Dieses Talent allein ist jedoch nicht verantwortlich für Rainers Erfolg in der internationalen Kunstwelt. Längst gilt der mehrfache Biennale-Venedig- und Documenta-Teilnehmer als wichtigster lebender Künstler Österreichs. Die führenden Museen der Welt widmeten ihm Einzelausstellungen; so zeigte er sein Werk 1989 im New Yorker Guggenheim, 1984 im Centre Pompidou und 2000 im Amsterdamer Stedelijk Museum. Zudem ist er in den zentralen Sammlungen für Gegenwartskunst bestens vertreten: Der Online-Katalog der Londoner Tate Gallery verzeichnet 29 Werke des Künstlers (darunter einige Kooperationen mit Günter Brus), das New Yorker Museum of Modern Art besitzt 31 Objekte.
Am 8. Dezember feiert Arnulf Rainer, der heute meist auf Teneriffa lebt, seinen 90. Geburtstag.
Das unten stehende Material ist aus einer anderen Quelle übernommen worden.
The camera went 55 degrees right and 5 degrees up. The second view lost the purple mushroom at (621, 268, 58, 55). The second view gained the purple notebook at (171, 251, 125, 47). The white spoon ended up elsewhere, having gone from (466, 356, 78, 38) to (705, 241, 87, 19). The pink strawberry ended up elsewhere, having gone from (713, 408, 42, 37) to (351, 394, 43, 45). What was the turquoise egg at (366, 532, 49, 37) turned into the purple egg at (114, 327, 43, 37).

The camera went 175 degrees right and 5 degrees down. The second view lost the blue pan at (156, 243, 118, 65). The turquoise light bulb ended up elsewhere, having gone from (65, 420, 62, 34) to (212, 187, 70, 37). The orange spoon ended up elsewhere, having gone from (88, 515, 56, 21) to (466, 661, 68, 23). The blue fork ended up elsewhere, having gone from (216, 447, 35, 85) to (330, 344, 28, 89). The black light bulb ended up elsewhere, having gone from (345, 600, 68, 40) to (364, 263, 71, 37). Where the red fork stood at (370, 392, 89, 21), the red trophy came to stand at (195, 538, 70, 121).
Neben allerlei Wünschen und Ehrungen, die ihm von kulturpolitischer Seite zugetragen werden, zelebrieren ihn aktuell mehrere Ausstellungen: Die Wiener Albertina und das Badener Arnulf-Rainer-Museum zeigen Überblicksschauen, die Galerie Ulysses präsentiert jüngere Arbeiten.
Die Bilder, in denen er Farbe direkt mit den Fingern auf die Leinwand auftrug, eröffneten alternative Dimensionen in der Malerei.
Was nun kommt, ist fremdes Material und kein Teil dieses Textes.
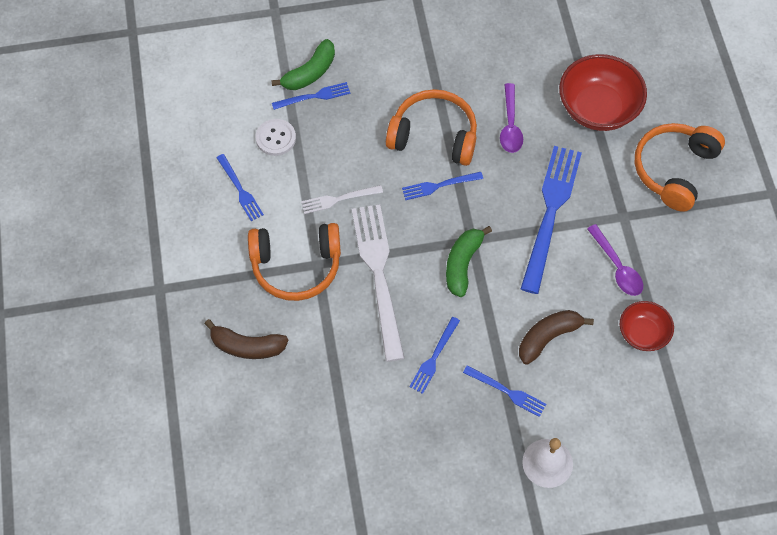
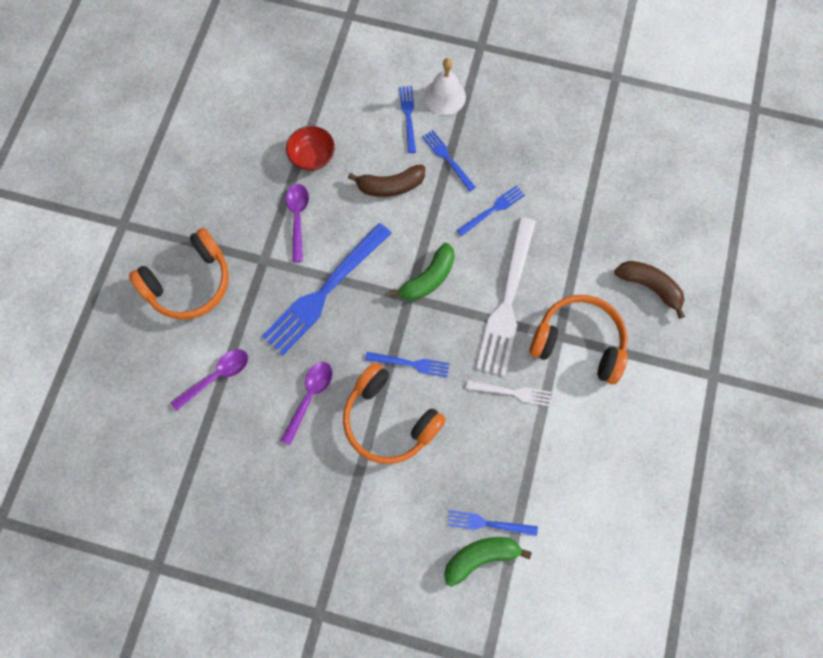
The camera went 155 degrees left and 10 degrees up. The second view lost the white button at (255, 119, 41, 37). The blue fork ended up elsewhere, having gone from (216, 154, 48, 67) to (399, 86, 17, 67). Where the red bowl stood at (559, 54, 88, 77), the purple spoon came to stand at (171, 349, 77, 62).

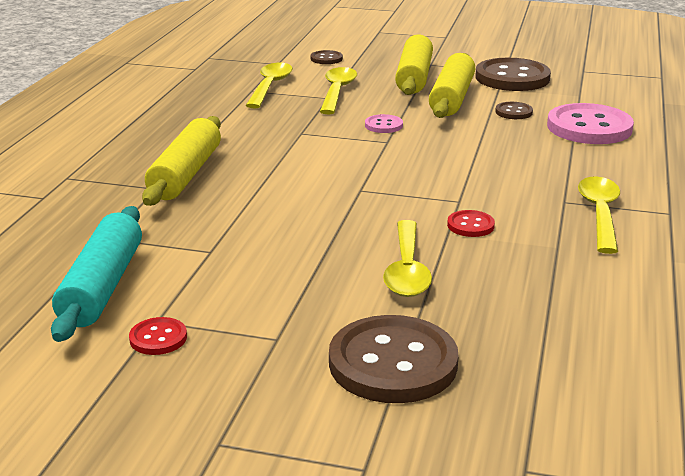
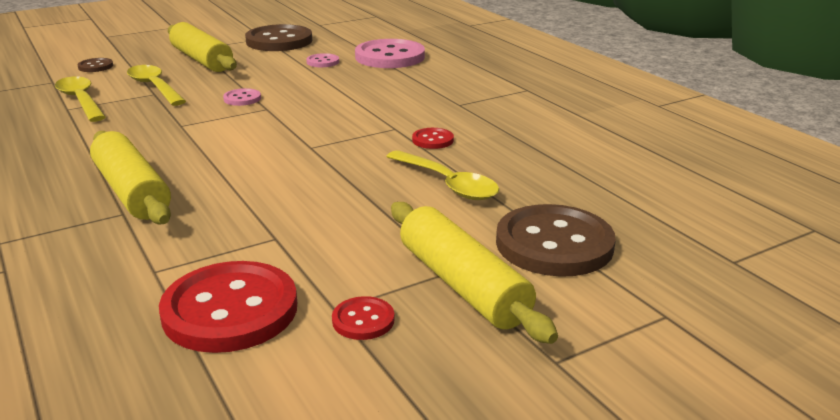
The camera went 45 degrees left and 0 degrees up. The second view lost the yellow spoon at (578, 177, 42, 77). The yellow rolling pin ended up elsewhere, having gone from (429, 53, 46, 65) to (391, 202, 167, 142). Where the turquoise rolling pin stood at (51, 206, 91, 136), the red button came to stand at (159, 261, 138, 92). What was the brown button at (495, 102, 38, 17) turned into the pink button at (306, 53, 33, 14).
Arnulf Rainer fand früh zu dem, was bis heute seine Marke ist. Bereits in den 1950er-Jahren begann er, Bilder zu übermalen – Fotos, Reproduktionen, eigene Kunstwerke oder welche von anderen. Er beschritt damit einen „Weg der unermüdlichen Befreiung von einer Tradition des Verfalls“, wie er es in einem Text mit dem Titel „Malerei, um die Malerei zu verlassen“ umschrieb. Dennoch wäre es ein Fehler, Rainers Œuvre nur unter dem Aspekt der Auslöschung zu betrachten. Seine „Face Farces“, grimassierende Selbstporträts, werfen einen existenziellen Blick auf das Ich. Die Bilder, in denen er Farbe direkt mit den Fingern auf die Leinwand auftrug, eröffneten alternative Dimensionen in der Malerei. Seine „Zentralgestaltungen“, abstrakte Strichbündel, bersten vor Energie. Zu einem Zeitpunkt, da Österreich noch in den Nachwehen der NS-Kulturpolitik lag, führte er einen malerischen Diskurs auf globalem Niveau.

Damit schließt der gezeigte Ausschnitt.